Did you look at the assembly from before the change and did it look like the post-memset change contents? I'm curious about what that custom zeroing code looked like and what it achieved.

It's bit hard to tease out, but it looks like the compiler might be slightly better at dead store elimination with the open-coded version. In particular rxd_init_zero expands to:

;               ri_pad->rxd_val[i] = 0;
ffffffff80cf98ad: 48 c7 85 58 ff ff ff 00 00 00 00      movq    $0x0, -0xa8(%rbp)
;               ri_pad->rxd_val[i + 3] = 0;
ffffffff80cf98b8: 48 c7 85 70 ff ff ff 00 00 00 00      movq    $0x0, -0x90(%rbp)
;       ri_pad->rxd_val[RXD_INFO_SIZE - 1] = 0;  
ffffffff80cf98c3: 48 c7 85 78 ff ff ff 00 00 00 00      movq    $0x0, -0x88(%rbp)

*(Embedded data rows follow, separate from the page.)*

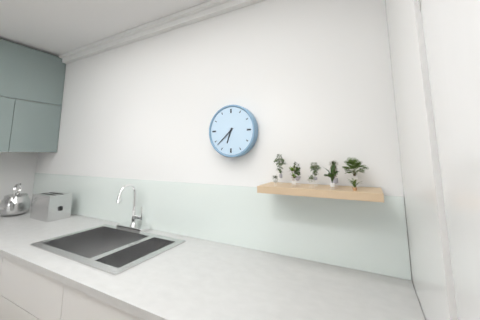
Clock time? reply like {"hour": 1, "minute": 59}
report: {"hour": 6, "minute": 38}
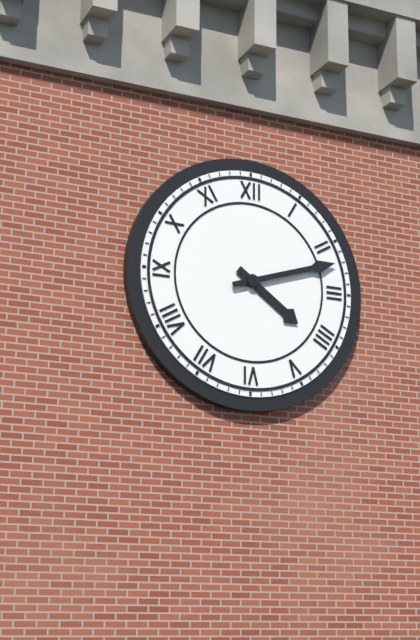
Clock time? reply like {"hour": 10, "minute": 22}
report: {"hour": 4, "minute": 12}
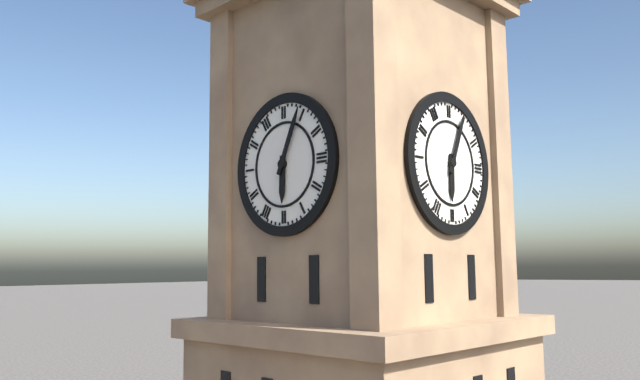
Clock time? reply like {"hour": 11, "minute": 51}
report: {"hour": 6, "minute": 4}
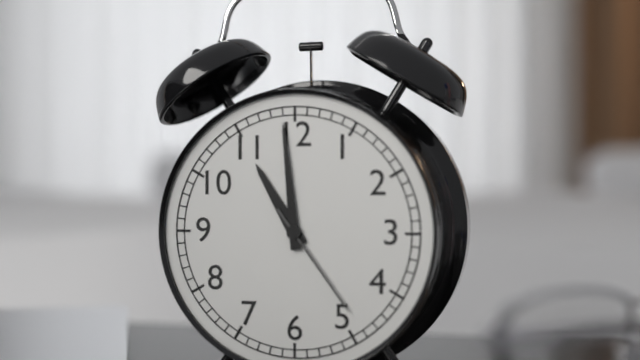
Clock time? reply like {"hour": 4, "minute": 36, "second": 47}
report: {"hour": 10, "minute": 59, "second": 24}
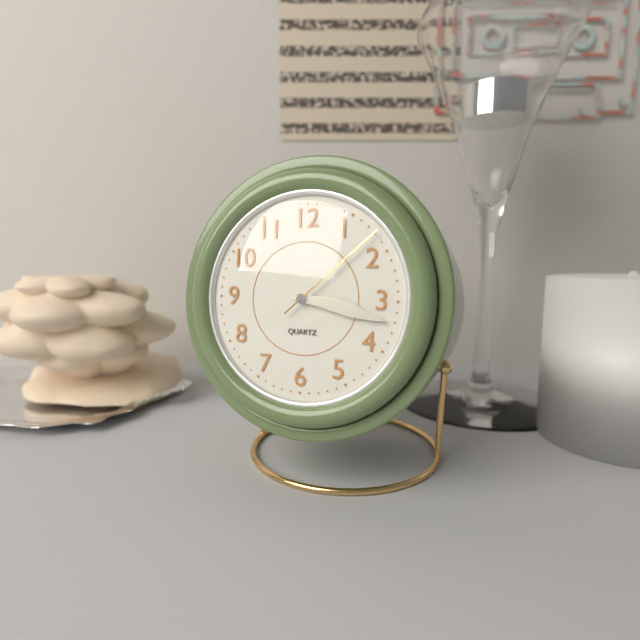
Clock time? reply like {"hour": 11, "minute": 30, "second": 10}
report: {"hour": 3, "minute": 17, "second": 8}
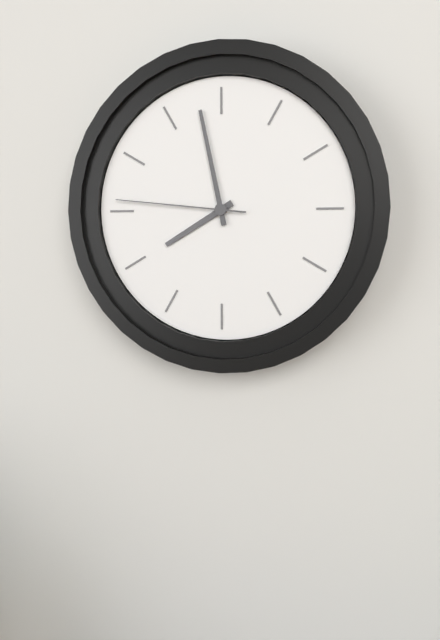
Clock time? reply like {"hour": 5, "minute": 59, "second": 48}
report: {"hour": 7, "minute": 58, "second": 46}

where the i + 1 and i + 2 statements are eliminated.

If this really matters we should find a more maintainable solution.

Closed by commit rG31e7dc6b9a00: iflib: remove convoluted custom zeroing code (authored by brooks). · Explain WhyJan 9 2026, 2:43 PM

This revision was automatically updated to reflect the committed changes.

brooks added a commit: rG31e7dc6b9a00: iflib: remove convoluted custom zeroing code.

In D54605#1247812, @brooks wrote:
In D54605#1247657, @erj wrote:

In D54605#1247601, @brooks wrote:

For additional context, I took a look at the disassembly on amd64 and the memsets are all expanded in place:

Did you look at the assembly from before the change and did it look like the post-memset change contents? I'm curious about what that custom zeroing code looked like and what it achieved.

It's bit hard to tease out, but it looks like the compiler might be slightly better at dead store elimination with the open-coded version. In particular rxd_init_zero expands to:
;               ri_pad->rxd_val[i] = 0;
ffffffff80cf98ad: 48 c7 85 58 ff ff ff 00 00 00 00      movq    $0x0, -0xa8(%rbp)
;               ri_pad->rxd_val[i + 3] = 0;
ffffffff80cf98b8: 48 c7 85 70 ff ff ff 00 00 00 00      movq    $0x0, -0x90(%rbp)
;       ri_pad->rxd_val[RXD_INFO_SIZE - 1] = 0;  
ffffffff80cf98c3: 48 c7 85 78 ff ff ff 00 00 00 00      movq    $0x0, -0x88(%rbp)
where the i + 1 and i + 2 statements are eliminated.

If this really matters we should find a more maintainable solution.

I'm assuming it probably doesn't matter, at least until someone profiles it. Thanks for looking at it!

In D54605#1248134, @erj wrote:

In D54605#1247812, @brooks wrote:

If this really matters we should find a more maintainable solution.

I'm assuming it probably doesn't matter, at least until someone profiles it. Thanks for looking at it!

The compiler could probably be fixed to do the optimization without too much pain if the right person looked at it. We probably suffer a bit from the flags used by the kernel in that LLVM head seems to use FPU instructions for zeroing by default which reduces pressure to fix this kind of thing.

brooks added a commit: rG484edabb9455: iflib: remove convoluted custom zeroing code.Jan 16 2026, 9:30 AM

brooks added a commit: rG296ebf7b8a50: iflib: remove convoluted custom zeroing code.